A tiny puddle of runoff from some nearby bathhouse gave a thin, cold splash as the platform shoe of Virgil impacted it. The rough detection abilities of Dahlia had led them here, to one of the most mysterious parts of Death City: the Condemned Burgh. Poverty, disease, and dirt drove most of the residents from this malignant zone months ago, leaving layers of formidably-built but small and shabby buildings stretching in every direction like a labyrinth. Indeed, to set foot on these mossy cobblestones and navigate the Burgh touched the soul, giving the impression of a stone maze rather than a living community. No light shone through the crude blinds and barred windows of this place, and when it did, it flickered feebly, like a winter hearth only a few embers away from going out. Even the air seemed oppressive, creeping into the nostrils of the students as their pace slowed. Yawning dark crevices and leering ajar doorways lay in every direction, the thoughts of their former or perhaps current inhabitants haunting the visitors enough so that every rat and month that interrupted the gravelike stillness seemed a quivering, monstrous atrocity. Ropes, crude bridges, tarps, and other such clogged the rooftops overhead, keeping the sun from disturbing the Burgh's forlorn, impenetrable quiet. Of course, neither of the intruders knew exactly where they were going, and as they progressed, they couldn't shake the mounting feeling that the Burgh itself was leading them.
Abruptly, the claustrophobic alleyway opened up into a yard. A sidewalk cut a line through yellow grass and gray dirt to a large house with windows lit. On all sides of the lot, the buildings crowded up like walls to a room. Overhead, the sky looked dark and stormy, even though it had been clear for the rare glimpses at it the Burgh afforded, the last just minutes ago. Not a soul moved in the entire courtyard, but Virgil's fingers tightened on his shotgun nevertheless. Dahlia's sharp eyes caught something sitting on a stone bench in the courtyard's center: a human corpse. The woman seemed ragged, as if she'd been wandering through the Burgh for days, and her face was frozen in a look of magnificent dread. Next to her on the bench was a scruffy pile of trash, feathers, and cloth, and before the students' eyes, the pile began to move.
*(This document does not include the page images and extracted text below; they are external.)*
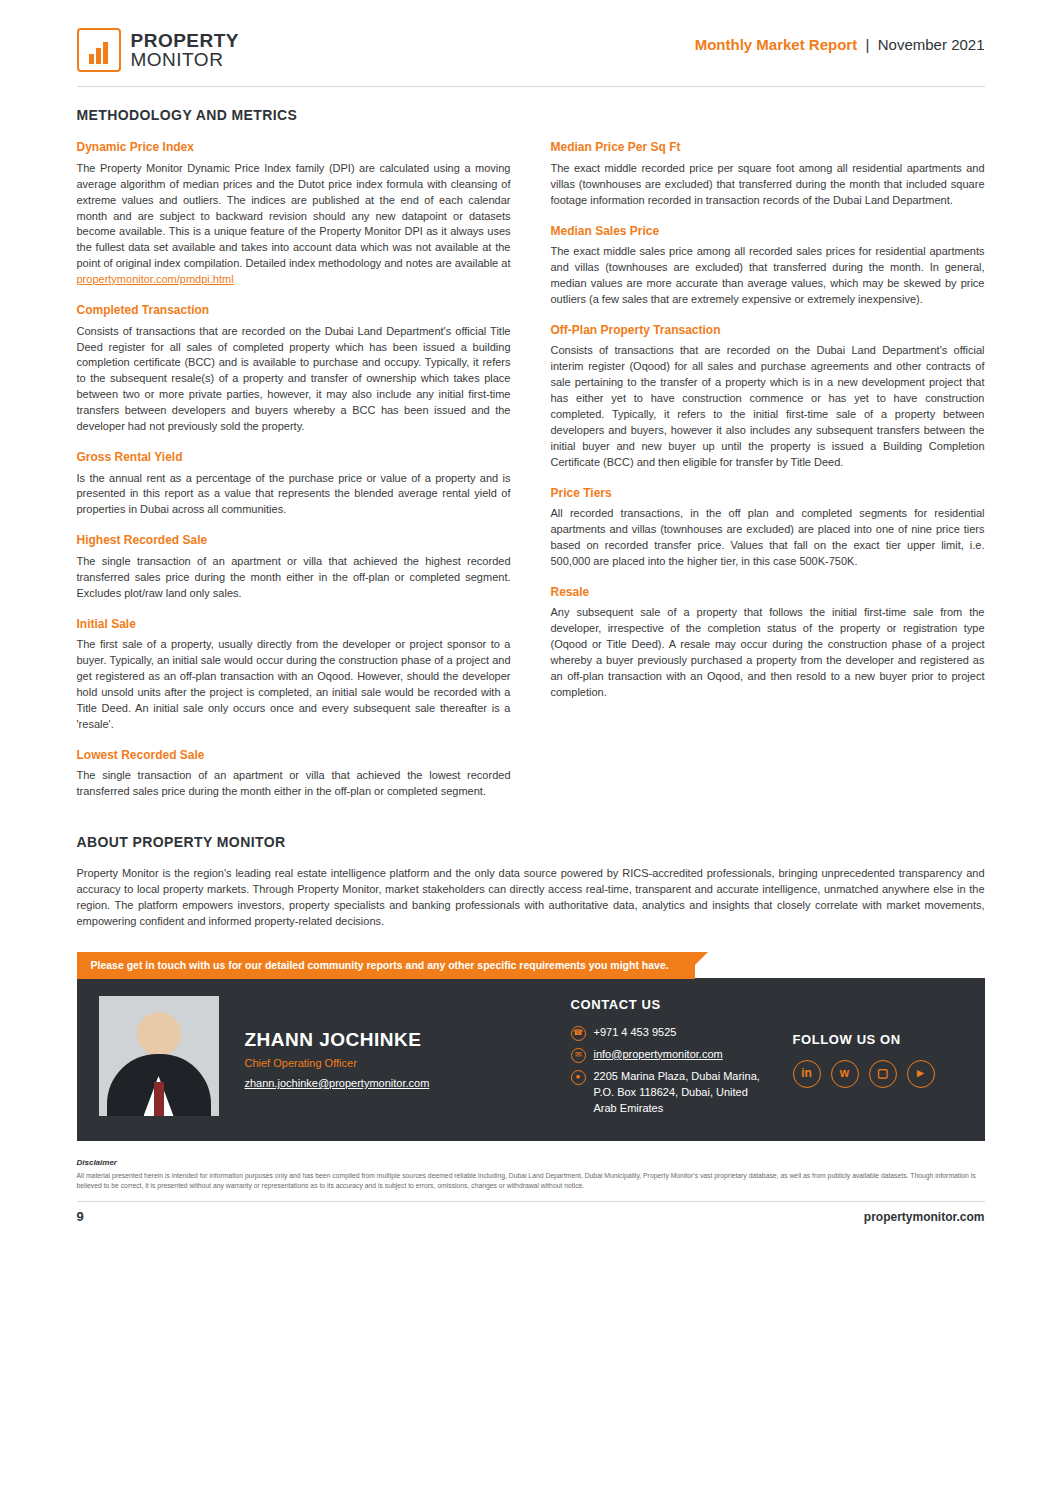PROPERTY
MONITOR
Monthly Market Report | November 2021
Methodology and Metrics
Dynamic Price Index
The Property Monitor Dynamic Price Index family (DPI) are calculated using a moving average algorithm of median prices and the Dutot price index formula with cleansing of extreme values and outliers. The indices are published at the end of each calendar month and are subject to backward revision should any new datapoint or datasets become available. This is a unique feature of the Property Monitor DPI as it always uses the fullest data set available and takes into account data which was not available at the point of original index compilation. Detailed index methodology and notes are available at propertymonitor.com/pmdpi.html
Completed Transaction
Consists of transactions that are recorded on the Dubai Land Department's official Title Deed register for all sales of completed property which has been issued a building completion certificate (BCC) and is available to purchase and occupy. Typically, it refers to the subsequent resale(s) of a property and transfer of ownership which takes place between two or more private parties, however, it may also include any initial first-time transfers between developers and buyers whereby a BCC has been issued and the developer had not previously sold the property.
Gross Rental Yield
Is the annual rent as a percentage of the purchase price or value of a property and is presented in this report as a value that represents the blended average rental yield of properties in Dubai across all communities.
Highest Recorded Sale
The single transaction of an apartment or villa that achieved the highest recorded transferred sales price during the month either in the off-plan or completed segment. Excludes plot/raw land only sales.
Initial Sale
The first sale of a property, usually directly from the developer or project sponsor to a buyer. Typically, an initial sale would occur during the construction phase of a project and get registered as an off-plan transaction with an Oqood. However, should the developer hold unsold units after the project is completed, an initial sale would be recorded with a Title Deed. An initial sale only occurs once and every subsequent sale thereafter is a 'resale'.
Lowest Recorded Sale
The single transaction of an apartment or villa that achieved the lowest recorded transferred sales price during the month either in the off-plan or completed segment.
Median Price Per Sq Ft
The exact middle recorded price per square foot among all residential apartments and villas (townhouses are excluded) that transferred during the month that included square footage information recorded in transaction records of the Dubai Land Department.
Median Sales Price
The exact middle sales price among all recorded sales prices for residential apartments and villas (townhouses are excluded) that transferred during the month. In general, median values are more accurate than average values, which may be skewed by price outliers (a few sales that are extremely expensive or extremely inexpensive).
Off-Plan Property Transaction
Consists of transactions that are recorded on the Dubai Land Department's official interim register (Oqood) for all sales and purchase agreements and other contracts of sale pertaining to the transfer of a property which is in a new development project that has either yet to have construction commence or has yet to have construction completed. Typically, it refers to the initial first-time sale of a property between developers and buyers, however it also includes any subsequent transfers between the initial buyer and new buyer up until the property is issued a Building Completion Certificate (BCC) and then eligible for transfer by Title Deed.
Price Tiers
All recorded transactions, in the off plan and completed segments for residential apartments and villas (townhouses are excluded) are placed into one of nine price tiers based on recorded transfer price. Values that fall on the exact tier upper limit, i.e. 500,000 are placed into the higher tier, in this case 500K-750K.
Resale
Any subsequent sale of a property that follows the initial first-time sale from the developer, irrespective of the completion status of the property or registration type (Oqood or Title Deed). A resale may occur during the construction phase of a project whereby a buyer previously purchased a property from the developer and registered as an off-plan transaction with an Oqood, and then resold to a new buyer prior to project completion.
About Property Monitor
Property Monitor is the region's leading real estate intelligence platform and the only data source powered by RICS-accredited professionals, bringing unprecedented transparency and accuracy to local property markets. Through Property Monitor, market stakeholders can directly access real-time, transparent and accurate intelligence, unmatched anywhere else in the region. The platform empowers investors, property specialists and banking professionals with authoritative data, analytics and insights that closely correlate with market movements, empowering confident and informed property-related decisions.
Please get in touch with us for our detailed community reports and any other specific requirements you might have.
ZHANN JOCHINKE
Chief Operating Officer
zhann.jochinke@propertymonitor.com
Contact Us
☎+971 4 453 9525
✉info@propertymonitor.com
●2205 Marina Plaza, Dubai Marina,
P.O. Box 118624, Dubai, United Arab Emirates
Follow Us On
in w ▢ ►
Disclaimer All material presented herein is intended for information purposes only and has been compiled from multiple sources deemed reliable including, Dubai Land Department, Dubai Municipality, Property Monitor's vast proprietary database, as well as from publicly available datasets. Though information is believed to be correct, it is presented without any warranty or representations as to its accuracy and is subject to errors, omissions, changes or withdrawal without notice.
9
propertymonitor.com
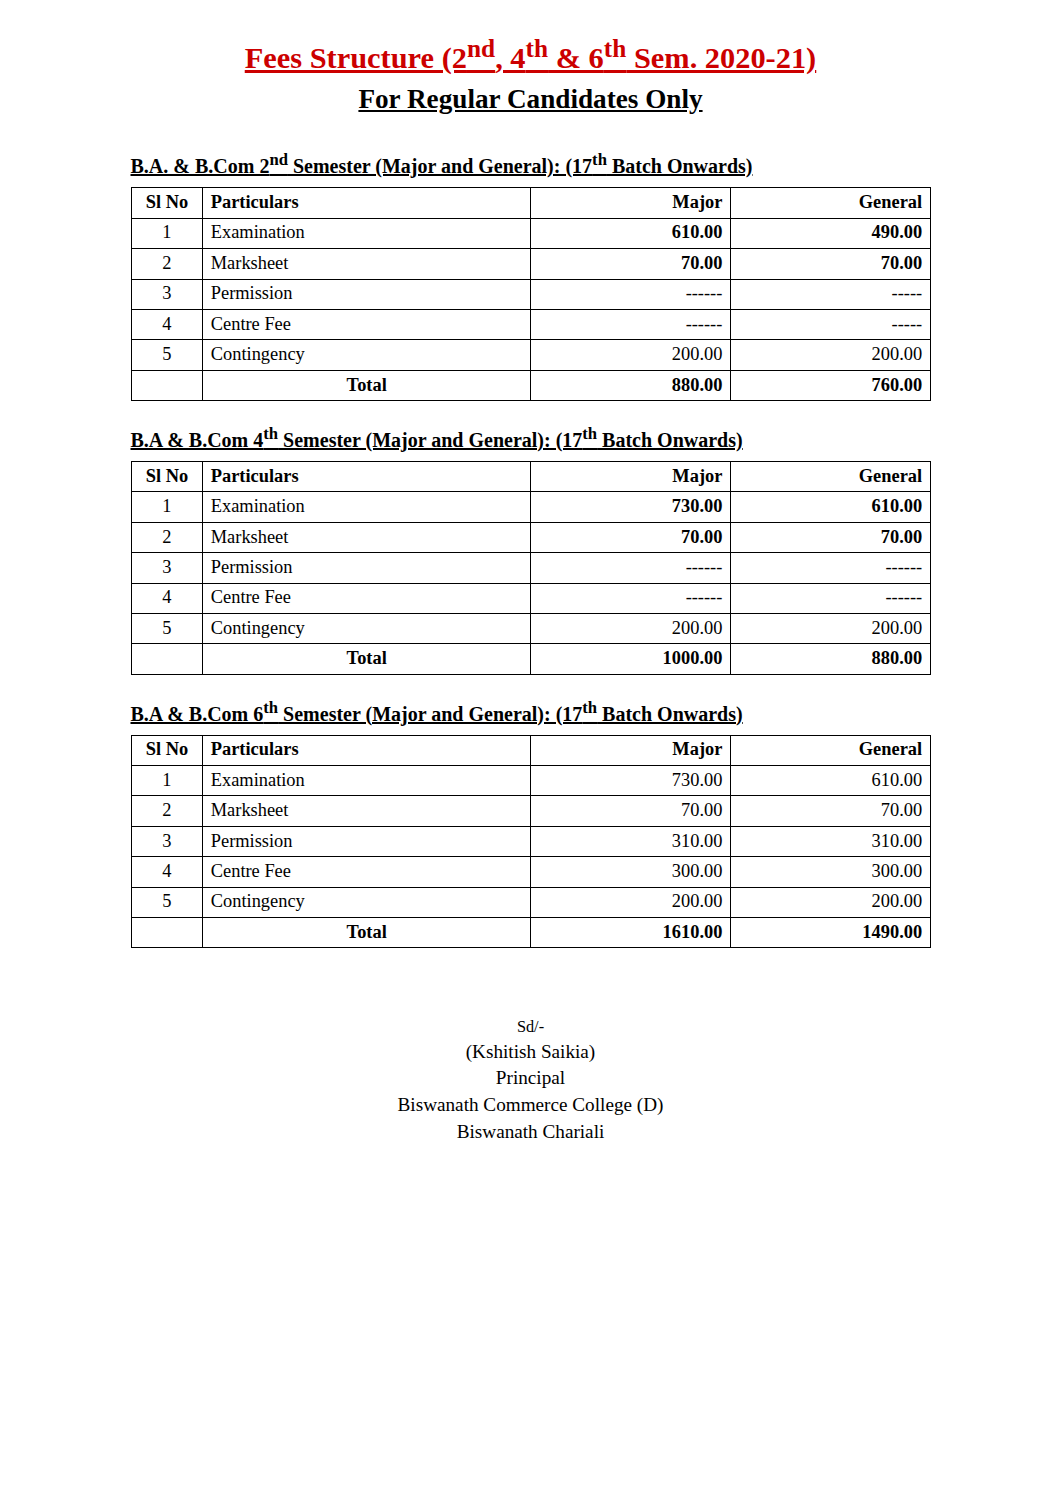Fees Structure (2nd, 4th & 6th Sem. 2020-21)
For Regular Candidates Only
B.A. & B.Com 2nd Semester (Major and General): (17th Batch Onwards)
| Sl No | Particulars | Major | General |
| --- | --- | --- | --- |
| 1 | Examination | 610.00 | 490.00 |
| 2 | Marksheet | 70.00 | 70.00 |
| 3 | Permission | ------ | ----- |
| 4 | Centre Fee | ------ | ----- |
| 5 | Contingency | 200.00 | 200.00 |
| | Total | 880.00 | 760.00 |
B.A & B.Com 4th Semester (Major and General): (17th Batch Onwards)
| Sl No | Particulars | Major | General |
| --- | --- | --- | --- |
| 1 | Examination | 730.00 | 610.00 |
| 2 | Marksheet | 70.00 | 70.00 |
| 3 | Permission | ------ | ------ |
| 4 | Centre Fee | ------ | ------ |
| 5 | Contingency | 200.00 | 200.00 |
| | Total | 1000.00 | 880.00 |
B.A & B.Com 6th Semester (Major and General): (17th Batch Onwards)
| Sl No | Particulars | Major | General |
| --- | --- | --- | --- |
| 1 | Examination | 730.00 | 610.00 |
| 2 | Marksheet | 70.00 | 70.00 |
| 3 | Permission | 310.00 | 310.00 |
| 4 | Centre Fee | 300.00 | 300.00 |
| 5 | Contingency | 200.00 | 200.00 |
| | Total | 1610.00 | 1490.00 |
Sd/-
(Kshitish Saikia)
Principal
Biswanath Commerce College (D)
Biswanath Chariali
A leg poked from it and silently touched the ground. Moving slowly, the pule unfurled itself and stood up, before turning three dull, orange eyes on the intruders. Neither could tell what the thing was, but Dahlia could see the faint wisps of a devoured human soul among its fangs, and even before the monster picked up a previously-unnoticed spear from the ground its ghastly, abhorrent
visage cemented it as a nightmare even among nightmares. Around its spearhead danced a mad, inexplicable golden flame, and the beast called Agheu Glas moaned in joyful anticipation for its coming meal.
Virgil tossed the shotgun to his partner and in a flash of blue steel transformed into a greatshield. Her face grim, Dahlia held it forward and locked the shotgun into its right-hand slot, ready to fire. Agheu Glas hissed an odious, inhuman sigh of cruel pleasure, and the fight began.